Ice covers the fence in front of the White House March 2, 2015 in Washington, DC. (AFP PHOTO/BRENDAN SMIALOWSKI)

When it rains at the White House, everyone will now know how much. And the reports may even enrich our knowledge of the region’s precipitation patterns.

Coinciding with its annual science fair Monday, the White House announced it has joined the Community Collaborative Rain, Hail, and Snow Network (CoCoRaHS) – consisting of over 20,000 participants who serve as the largest source of daily precipitation data in the United States.

A rain gauge was installed in the First Lady’s Kitchen Garden last Friday.

“With a trained eye, you can spot the gauge along the fence on the south edge of the South Lawn,” said Nolan Doesken, CoCoRaHS founder and Colorado State climatologist. “It is perfectly installed (leveled and beveled) in an ideal location.”

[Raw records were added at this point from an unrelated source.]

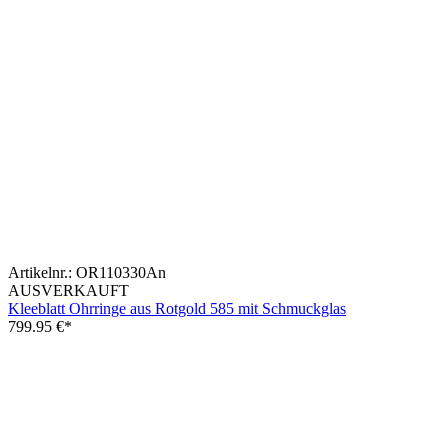
Artikelnr.:
OR110330An
AUSVERKAUFT
Kleeblatt Ohrringe aus Rotgold 585 mit Schmuckglas
799.95
€*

Rainfall observations began this past weekend. Staff from the National Park Service (NPS) are responsible for taking the measurements and reporting back to the CoCoRaHS network, which is accessible to the public online.


Digital display of White House rain reporting location and observation from the Community Collaborative Rain, Hail, and Snow (CoCoRaHS) network.

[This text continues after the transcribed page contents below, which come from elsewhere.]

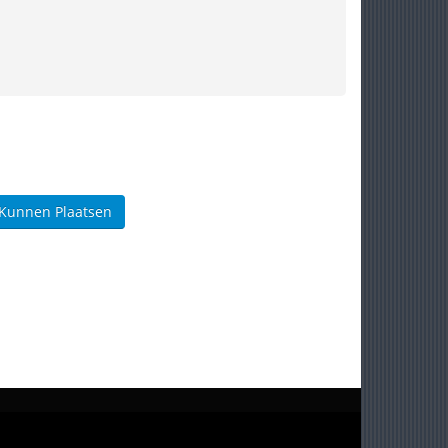
 Kunnen Plaatsen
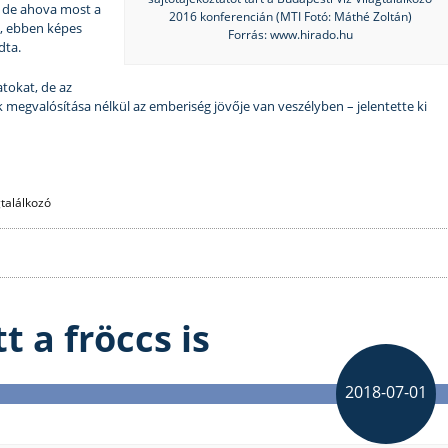
, de ahova most a
2016 konferencián (MTI Fotó: Máthé Zoltán)
i, ebben képes
Forrás: www.hirado.hu
dta.
atokat, de az
 megvalósítása nélkül az emberiség jövője van veszélyben – jelentette ki
gtalálkozó
 a fröccs is
2018-07-01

“[The White House] was monitoring rainfall previously and has an automated station,” said John McLaughlin, an education program manager at the National Oceanic and Atmospheric Administration (NOAA), who trained NPS staff how to take rainfall measurements. “From what NPS told me, [the automated station] was used to inform watering of the White House lawn. With CoCoRaHS, they’re not only collecting [rainfall data], but sharing as part of a citizen science effort.”

The White House decided to participate in this program, in partnership with NPS and NOAA, to support the Federal Community of Practice for Crowdsourcing and Citizen Science, which is part of its Open Government Initiative.

“The [White House] Office of Science and Technology Policy took the lead in securing White House support and approvals and then worked with the NOAA Office of Education to get the gauge installed,” said Doesken.

“We’re demonstrating that citizen science can happen anywhere, even at the White House,” said Jenn Gustetic, Assistant Director for Open Innovation at the White House Office of Science and Technology Policy. “Citizen science empowers people and communities to directly participate in the scientific process outside of traditional classroom settings, and to help expand the frontiers of knowledge in ways that make a difference.”

NOAA’s McLaughlin said CocoRaHS data are used by the National Weather Service for storm analysis and calibration of radar and incorporated into National Climatic Data Center’s Global Historical Climate Network after a year of continuous measurements.

“This whole effort is part of NOAA’s effort to collaborate with private and public sectors to gather data to make our forecasts more accurate and precise,” McLaughlin said. “Citizen scientists help NOAA increase our environmental intelligence.”

Historically, the downtown Washington has been a black hole for weather observations.

Nolan Doesken, founder of the Community Collaborative Rain, Hail, and Snow network (CoCoRaHS), holds up a rain gauge at the White House science fair. Nolan Doesken, founder of the Community Collaborative Rain, Hail, and Snow network (CoCoRaHS), holds up a rain gauge at the White House science fair. (Darlene Cavalier)

“From a weather tracking perspective, we really needed data from D.C. to better document regional rainfall patterns (and snow),” Doesken said. “It’s very hard to find a good location for a rain gauge in congested D.C., and this site was perfect.”

Doesken and McLaughlin both said there are preliminary plans to install a snow measurement board at the White House next fall so that the White House can also report snow and ice.

At this time, there are no plans to report additional weather metrics from the White House, such as temperature and wind.  And Reagan National Airport will remain the official site of Washington, D.C. weather observations.

Even so, downtown snow reports would certainly be embraced by local weather enthusiasts who are critical of the fact the “official” Washington snowfall reports are taken at Reagan National Airport, located in Virginia, and are skeptical of how well they reflect actual amounts in the District.

“I’m thrilled to see the White House pick-up the ball,” said Robert Leffler, a retired National Weather Service meteorologist who has long advocated for Washington weather measurements in the District. “It will be nice to see how they come in with snowfall compared to the Reagan National Airport runway. People will be able to see how unrepresentative that site is.”

[Should Reagan National Airport remain Washington, D.C.’s official weather station?]

“It will be interesting to compare [the White House data] to the automated data at Reagan National and then the many CoCoRaHS volunteers in outlying areas,” added Doesken. “To me, though, this is also a tie back to the heritage of our country and the efforts of Thomas Jefferson and later Joseph Henry with the Smithsonian meteorological project – those early efforts to discover and document our nation’s climate resources and to advance weather forecasting with ‘citizen scientists’.”